Automated Genomic Interpretation Via Concept Bottleneck Models for Medical Robotics
Zijun Li, Jinchang Zhang, Zhang Ming, Guoyu Lu
AI summary
Problem
Medical robotics and clinical automation currently rely on black-box deep learning models that lack transparency and actionable decision pathways for genomic data. Existing interpretable models for DNA sequences are rarely integrated into automated pipelines or linked to clinically relevant recommendations.
Approach
Raw DNA sequences are converted into 2D images via Chaos Game Representation and processed through a CNN constrained by a Concept Bottleneck Model.

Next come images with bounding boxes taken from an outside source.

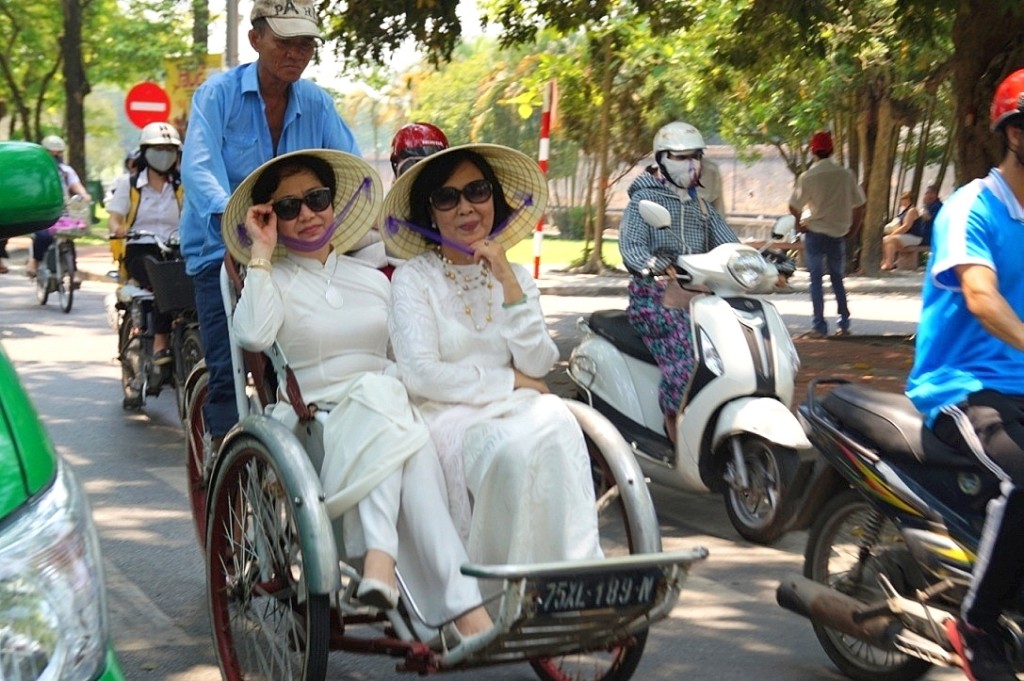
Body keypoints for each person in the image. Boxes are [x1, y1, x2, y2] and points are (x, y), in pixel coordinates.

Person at [224, 149, 491, 639]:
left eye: (316, 199)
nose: (305, 214)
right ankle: (437, 594)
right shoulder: (272, 280)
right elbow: (253, 338)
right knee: (386, 402)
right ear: (272, 219)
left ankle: (401, 575)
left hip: (391, 409)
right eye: (287, 208)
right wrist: (260, 254)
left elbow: (408, 355)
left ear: (334, 204)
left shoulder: (372, 279)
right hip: (321, 420)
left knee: (401, 416)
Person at [381, 144, 603, 569]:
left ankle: (576, 569)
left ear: (493, 200)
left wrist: (507, 282)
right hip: (449, 417)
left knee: (559, 422)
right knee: (513, 452)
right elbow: (422, 376)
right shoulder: (413, 279)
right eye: (448, 198)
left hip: (518, 409)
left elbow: (538, 365)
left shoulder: (515, 275)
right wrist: (510, 381)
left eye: (477, 191)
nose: (466, 207)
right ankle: (513, 586)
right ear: (431, 213)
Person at [178, 0, 359, 447]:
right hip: (220, 249)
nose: (296, 53)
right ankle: (225, 460)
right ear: (256, 38)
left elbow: (349, 169)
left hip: (292, 248)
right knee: (228, 368)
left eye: (306, 44)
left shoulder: (317, 103)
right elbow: (199, 169)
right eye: (285, 42)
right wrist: (236, 223)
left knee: (306, 355)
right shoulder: (217, 95)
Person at [905, 68, 1024, 681]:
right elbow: (981, 295)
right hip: (963, 386)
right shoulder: (973, 206)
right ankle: (975, 623)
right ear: (1012, 130)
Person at [618, 121, 738, 441]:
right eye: (681, 157)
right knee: (687, 352)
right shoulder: (642, 203)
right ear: (661, 159)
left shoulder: (701, 206)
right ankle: (676, 425)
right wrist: (655, 264)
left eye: (696, 157)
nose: (692, 165)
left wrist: (763, 264)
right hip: (655, 298)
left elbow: (729, 246)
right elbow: (631, 249)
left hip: (699, 298)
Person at [107, 122, 184, 367]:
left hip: (174, 248)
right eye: (157, 149)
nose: (164, 155)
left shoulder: (181, 186)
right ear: (145, 152)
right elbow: (114, 218)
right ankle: (160, 342)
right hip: (140, 249)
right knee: (161, 280)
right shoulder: (129, 185)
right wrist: (118, 228)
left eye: (170, 150)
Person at [788, 130, 866, 337]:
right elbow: (860, 205)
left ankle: (819, 326)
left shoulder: (808, 177)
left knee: (815, 280)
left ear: (813, 152)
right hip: (838, 233)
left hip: (814, 232)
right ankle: (844, 322)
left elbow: (793, 205)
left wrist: (799, 225)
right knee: (837, 278)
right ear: (832, 150)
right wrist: (854, 229)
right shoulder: (846, 174)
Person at [27, 135, 91, 278]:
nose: (56, 155)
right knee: (43, 236)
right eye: (52, 152)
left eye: (59, 152)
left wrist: (84, 195)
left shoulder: (66, 171)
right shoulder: (36, 171)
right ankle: (35, 261)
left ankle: (72, 270)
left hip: (63, 211)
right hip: (42, 211)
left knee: (69, 235)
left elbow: (76, 185)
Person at [879, 190, 923, 270]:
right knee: (885, 239)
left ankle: (889, 263)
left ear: (908, 199)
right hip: (905, 236)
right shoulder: (903, 212)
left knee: (891, 239)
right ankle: (884, 262)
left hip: (914, 237)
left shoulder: (912, 210)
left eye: (902, 199)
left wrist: (892, 235)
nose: (900, 201)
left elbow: (906, 226)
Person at [919, 182, 943, 247]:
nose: (926, 195)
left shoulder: (937, 206)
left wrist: (924, 206)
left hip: (931, 237)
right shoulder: (930, 205)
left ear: (933, 194)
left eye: (927, 193)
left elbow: (928, 217)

Predictions are forced through biologically meaningful concepts and regularized with fidelity supervision, prior alignment, and uncertainty calibration before being translated into cost-aware clinical recommendations.
Key results
- State-of-the-art HIV subtype classification accuracy on in-house and LANL datasets
- High-fidelity concept predictions aligned with biological priors like GC content and k-mer frequency
- Cost-aware recommendation layer that reduces unnecessary retests and optimizes clinical utility
- End-to-end automated pipeline bridging interpretable genomic modeling with robotic decision support
Why it matters
Provides a transparent, auditable, and clinically actionable foundation for integrating genomic analysis into medical robotics and automated diagnostic workflows.
Abstract
We propose an automated genomic interpretation module that transforms raw DNA sequences into actionable, interpretable decisions suitable for integration into medical automation and robotic systems. Our framework combines Chaos Game Representation (CGR) with a Concept Bottleneck Model (CBM), enforcing predictions to flow through biologically meaningful concepts such as GC content, CpG density, and k-mer motifs. To enhance reliability, we incorporate concept fidelity supervision, prior-consistency alignment, KL distribu- tion matching, and uncertainty calibration. Beyond accurate classification of HIV subtypes across both in-house and LANL datasets, our module delivers interpretable evidence that can be directly validated against biological priors. A cost-aware recommendation layer further translates predictive outputs into decision policies that balance accuracy, calibration, and clinical utility, reducing unnecessary retests and improving efficiency. Extensive experiments demonstrate that the proposed system achieves state-of-the-art classification performance, superior concept prediction fidelity, and more favorable cost–benefit trade-offs compared to existing baselines. By bridging the gap between interpretable genomic modeling and automated decision-making, this work establishes a reliable foundation for robotic and clinical automation in genomic medicine.